- Tareas y ejercicios -
**1.** Responde, según el texto de lectura:
(a) ¿Con qué vocativo se interpela al destinatario?
(b) ¿Qué palabras de San Pablo se citan?
(c) ¿En qué momento, en especial, se indica repetir la alabanza?
**2.** Enumera todo lo que, según el texto de lectura, sucede en lugar de los dos enemigos.
**3.** Edita el texto de lectura: reproduce el pasaje que comienza en "La desesperación de" y termina en "ánima para siempre.", sustituyendo "ánima" por "alma".

La desesperación de Judas
El un
enemigo y el otro, que solían enseñorearse y herir a las gentes, ahogados
quedan en la sangre bendita de Jesucristo, y muertos con su muerte preciosa.
Y en
lugar de ellos, sucede sempiterna justicia con que el ánima aquí es
justificada, y después sucede vista de Dios, faz a faz en el cielo (por la luz
de la gloria), y vida bienaventurada en cuerpo y ánima para siempre.
¿Qué
diremos a estas cosas, doncella, sino lo que nos enseña San Pablo diciendo (1
Cor., 15, 57): ¡Gracias a Dios que nos dio victoria por Jesucristo! Al cual
adorad, y con corazón amoroso y agradecido decidle: Toda la tierra te adore, y
te cante, y diga cantar a tu nombre (Ps. 65, 4).
Y
decidlo muchas veces al día, y en especial cuando en el altar es alzado su
sacratísimo Cuerpo por manos del sacerdote.

- Datos de origen -
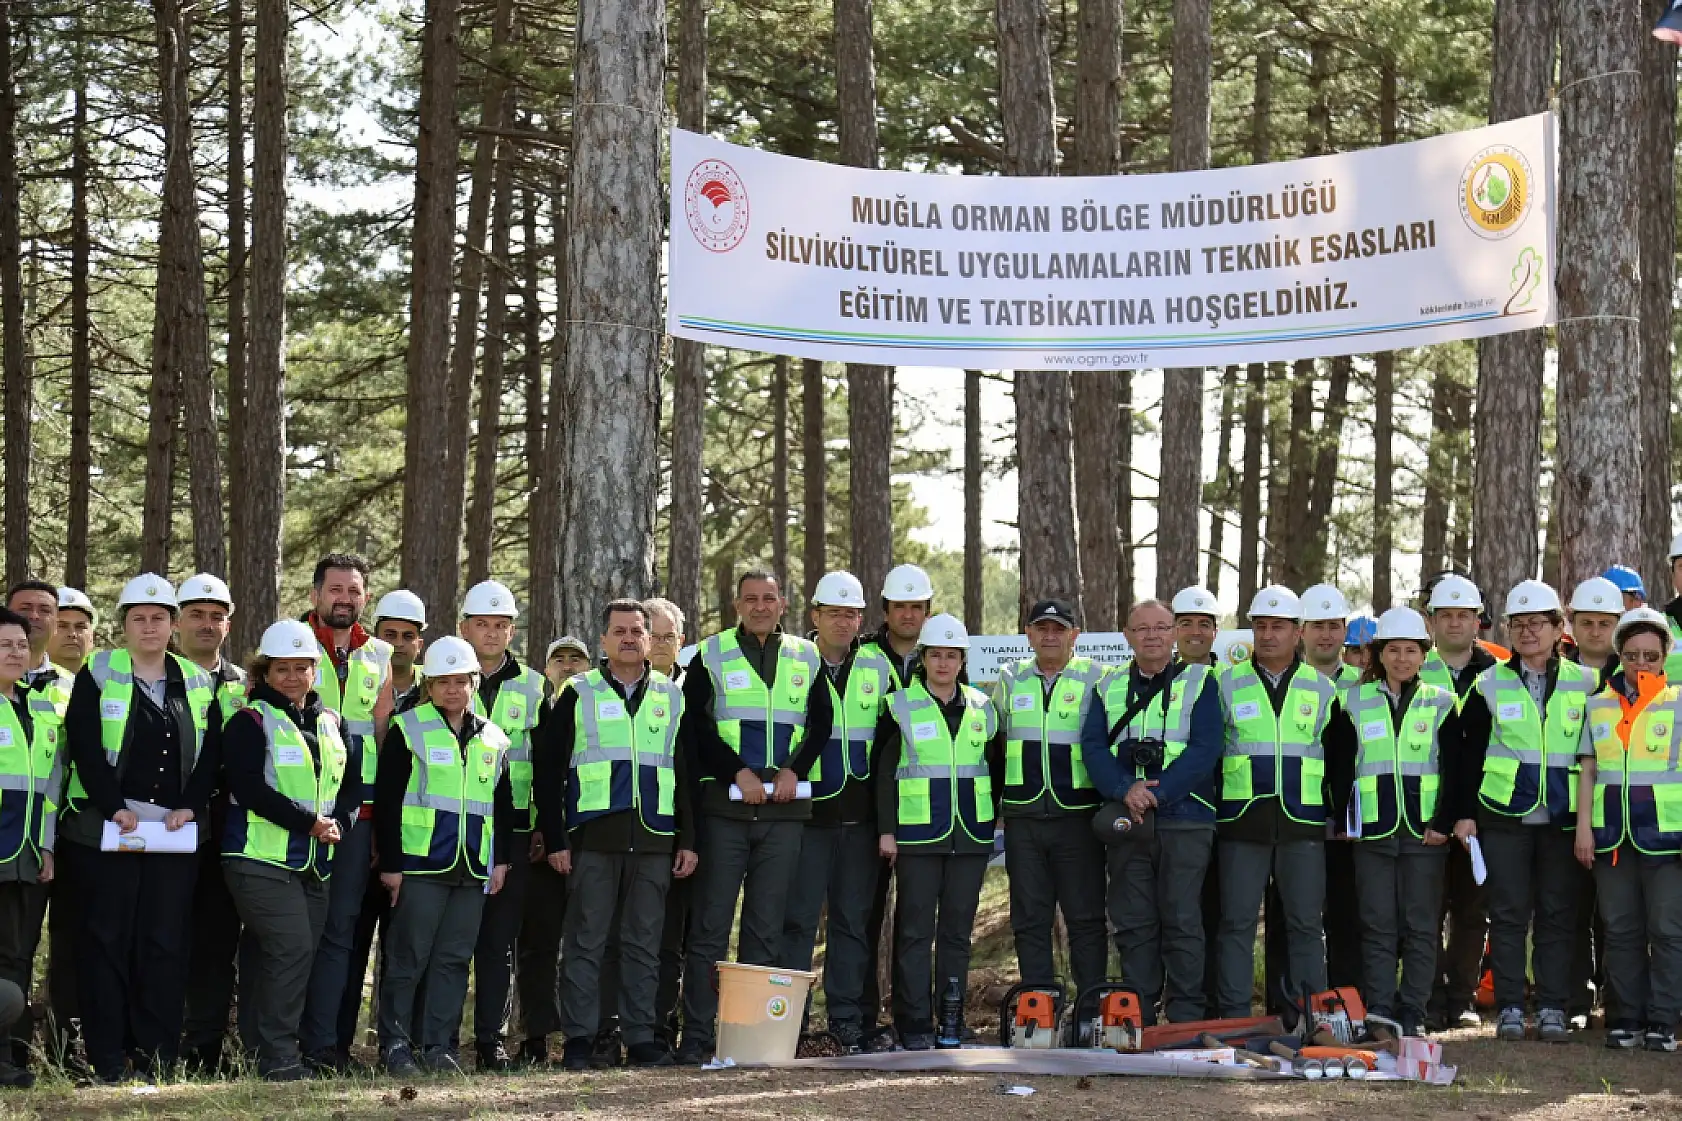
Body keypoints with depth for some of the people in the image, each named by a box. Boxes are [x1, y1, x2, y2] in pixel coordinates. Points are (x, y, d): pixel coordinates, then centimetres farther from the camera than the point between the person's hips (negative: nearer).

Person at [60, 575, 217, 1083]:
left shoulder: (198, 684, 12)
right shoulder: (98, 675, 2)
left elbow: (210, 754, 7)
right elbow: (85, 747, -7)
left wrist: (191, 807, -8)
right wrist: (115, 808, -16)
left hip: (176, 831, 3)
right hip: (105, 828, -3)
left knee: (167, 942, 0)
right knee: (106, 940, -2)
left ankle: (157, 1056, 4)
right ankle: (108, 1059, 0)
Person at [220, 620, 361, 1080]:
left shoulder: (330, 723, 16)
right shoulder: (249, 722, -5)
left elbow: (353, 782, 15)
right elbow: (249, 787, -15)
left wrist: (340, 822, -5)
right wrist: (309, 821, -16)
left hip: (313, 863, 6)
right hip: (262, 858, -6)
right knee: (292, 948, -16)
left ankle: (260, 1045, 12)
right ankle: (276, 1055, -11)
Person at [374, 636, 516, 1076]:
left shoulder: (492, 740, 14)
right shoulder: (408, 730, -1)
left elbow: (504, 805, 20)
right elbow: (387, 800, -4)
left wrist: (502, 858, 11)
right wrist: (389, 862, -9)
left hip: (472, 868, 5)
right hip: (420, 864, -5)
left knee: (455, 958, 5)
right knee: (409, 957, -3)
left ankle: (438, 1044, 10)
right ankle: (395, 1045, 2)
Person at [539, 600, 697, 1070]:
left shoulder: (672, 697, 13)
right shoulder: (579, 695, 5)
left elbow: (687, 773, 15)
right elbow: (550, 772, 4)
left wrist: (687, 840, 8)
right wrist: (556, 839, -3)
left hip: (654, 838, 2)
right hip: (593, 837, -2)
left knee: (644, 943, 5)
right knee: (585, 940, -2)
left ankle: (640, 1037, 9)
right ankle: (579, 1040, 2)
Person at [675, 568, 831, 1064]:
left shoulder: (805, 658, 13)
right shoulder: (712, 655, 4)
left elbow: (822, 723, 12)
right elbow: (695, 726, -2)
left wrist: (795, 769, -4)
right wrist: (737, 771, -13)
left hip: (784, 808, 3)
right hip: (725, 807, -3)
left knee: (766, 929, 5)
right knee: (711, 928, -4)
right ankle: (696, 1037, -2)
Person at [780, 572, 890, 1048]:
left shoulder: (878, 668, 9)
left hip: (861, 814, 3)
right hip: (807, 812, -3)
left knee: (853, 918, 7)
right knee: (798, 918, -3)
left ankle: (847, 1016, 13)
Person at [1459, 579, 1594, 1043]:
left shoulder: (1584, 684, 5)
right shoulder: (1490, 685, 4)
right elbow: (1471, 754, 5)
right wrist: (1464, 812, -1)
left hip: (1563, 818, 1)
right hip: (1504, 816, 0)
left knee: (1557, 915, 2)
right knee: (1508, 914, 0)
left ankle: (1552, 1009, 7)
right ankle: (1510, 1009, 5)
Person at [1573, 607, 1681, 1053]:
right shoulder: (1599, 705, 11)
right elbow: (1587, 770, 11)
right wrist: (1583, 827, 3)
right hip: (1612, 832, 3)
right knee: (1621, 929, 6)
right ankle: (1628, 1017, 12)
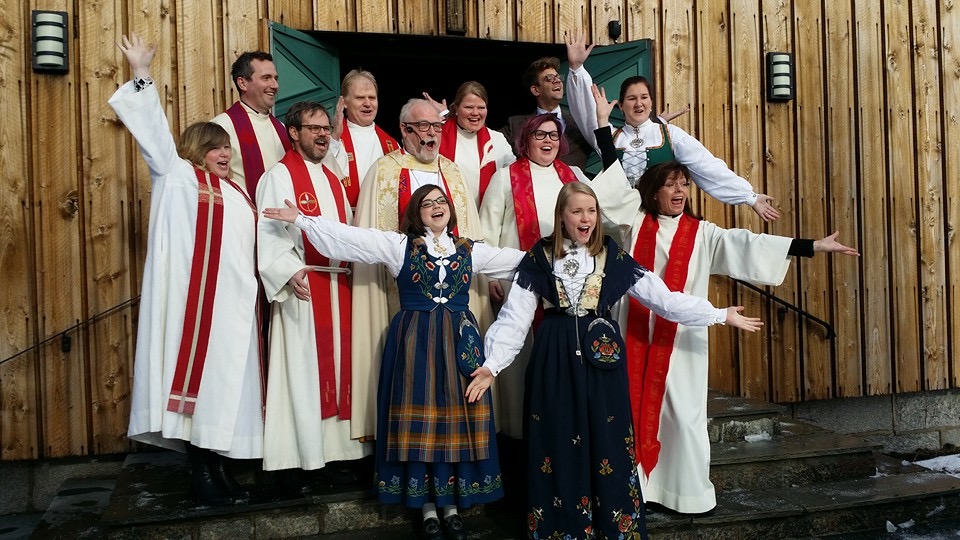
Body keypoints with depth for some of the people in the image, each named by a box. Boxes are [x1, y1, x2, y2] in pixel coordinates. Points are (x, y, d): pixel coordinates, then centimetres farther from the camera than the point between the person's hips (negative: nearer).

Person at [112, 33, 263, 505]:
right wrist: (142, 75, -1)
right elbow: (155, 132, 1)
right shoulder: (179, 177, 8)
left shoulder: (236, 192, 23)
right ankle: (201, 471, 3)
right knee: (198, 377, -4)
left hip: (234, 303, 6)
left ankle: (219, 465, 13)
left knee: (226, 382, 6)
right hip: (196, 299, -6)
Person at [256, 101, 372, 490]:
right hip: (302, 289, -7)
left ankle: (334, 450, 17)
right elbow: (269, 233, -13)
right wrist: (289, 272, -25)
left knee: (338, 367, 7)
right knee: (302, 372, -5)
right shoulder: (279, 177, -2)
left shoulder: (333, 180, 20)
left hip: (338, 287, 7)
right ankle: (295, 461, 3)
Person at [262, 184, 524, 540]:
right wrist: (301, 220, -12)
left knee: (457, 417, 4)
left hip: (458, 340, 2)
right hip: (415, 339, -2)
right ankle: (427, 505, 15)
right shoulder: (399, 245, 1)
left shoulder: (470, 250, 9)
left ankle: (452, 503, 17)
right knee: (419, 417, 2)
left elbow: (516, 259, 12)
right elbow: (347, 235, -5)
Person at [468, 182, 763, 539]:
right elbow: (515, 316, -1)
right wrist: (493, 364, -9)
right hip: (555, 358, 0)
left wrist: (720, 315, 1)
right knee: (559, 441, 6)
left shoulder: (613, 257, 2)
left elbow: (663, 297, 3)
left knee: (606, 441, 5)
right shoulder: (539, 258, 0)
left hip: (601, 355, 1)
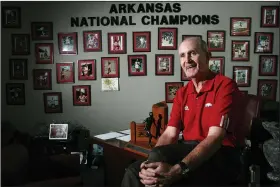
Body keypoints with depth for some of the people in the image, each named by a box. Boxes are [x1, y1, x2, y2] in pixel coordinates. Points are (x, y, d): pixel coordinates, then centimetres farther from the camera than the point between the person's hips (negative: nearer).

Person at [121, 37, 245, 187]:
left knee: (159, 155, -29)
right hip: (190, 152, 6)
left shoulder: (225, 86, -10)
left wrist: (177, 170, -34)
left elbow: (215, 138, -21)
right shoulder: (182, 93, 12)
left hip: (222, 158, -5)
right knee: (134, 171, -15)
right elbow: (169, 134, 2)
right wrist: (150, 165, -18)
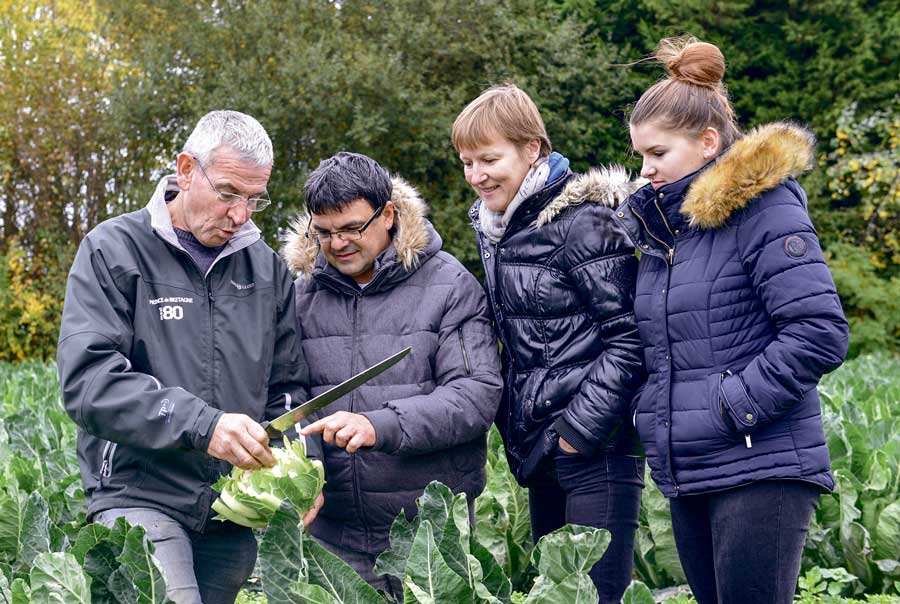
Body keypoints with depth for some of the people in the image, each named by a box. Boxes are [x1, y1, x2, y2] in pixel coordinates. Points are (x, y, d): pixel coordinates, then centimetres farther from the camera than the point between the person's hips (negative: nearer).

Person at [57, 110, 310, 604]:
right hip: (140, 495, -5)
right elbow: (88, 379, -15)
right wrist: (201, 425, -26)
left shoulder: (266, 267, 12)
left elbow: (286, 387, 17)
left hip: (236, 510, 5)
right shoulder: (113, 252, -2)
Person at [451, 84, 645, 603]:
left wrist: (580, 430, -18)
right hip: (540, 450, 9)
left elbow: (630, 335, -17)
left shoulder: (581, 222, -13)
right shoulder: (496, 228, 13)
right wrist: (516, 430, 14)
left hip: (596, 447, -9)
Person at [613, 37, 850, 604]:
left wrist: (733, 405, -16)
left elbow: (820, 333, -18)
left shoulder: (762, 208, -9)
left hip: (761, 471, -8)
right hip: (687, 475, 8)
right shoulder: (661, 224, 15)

- Soluciones -
**1.**
(a) Doncella.
(b) ¡Gracias a Dios que nos dio victoria por Jesucristo!
(c) Cuando en el altar es alzado su sacratísimo Cuerpo por manos del sacerdote.

**2.**
- Sempiterna justicia con que el ánima aquí es justificada
- Vista de Dios, faz a faz en el cielo (por la luz de la gloria)
- Vida bienaventurada en cuerpo y ánima para siempre

**3.**
La desesperación de Judas
El un
enemigo y el otro, que solían enseñorearse y herir a las gentes, ahogados
quedan en la sangre bendita de Jesucristo, y muertos con su muerte preciosa.
Y en
lugar de ellos, sucede sempiterna justicia con que el alma aquí es
justificada, y después sucede vista de Dios, faz a faz en el cielo (por la luz
de la gloria), y vida bienaventurada en cuerpo y alma para siempre.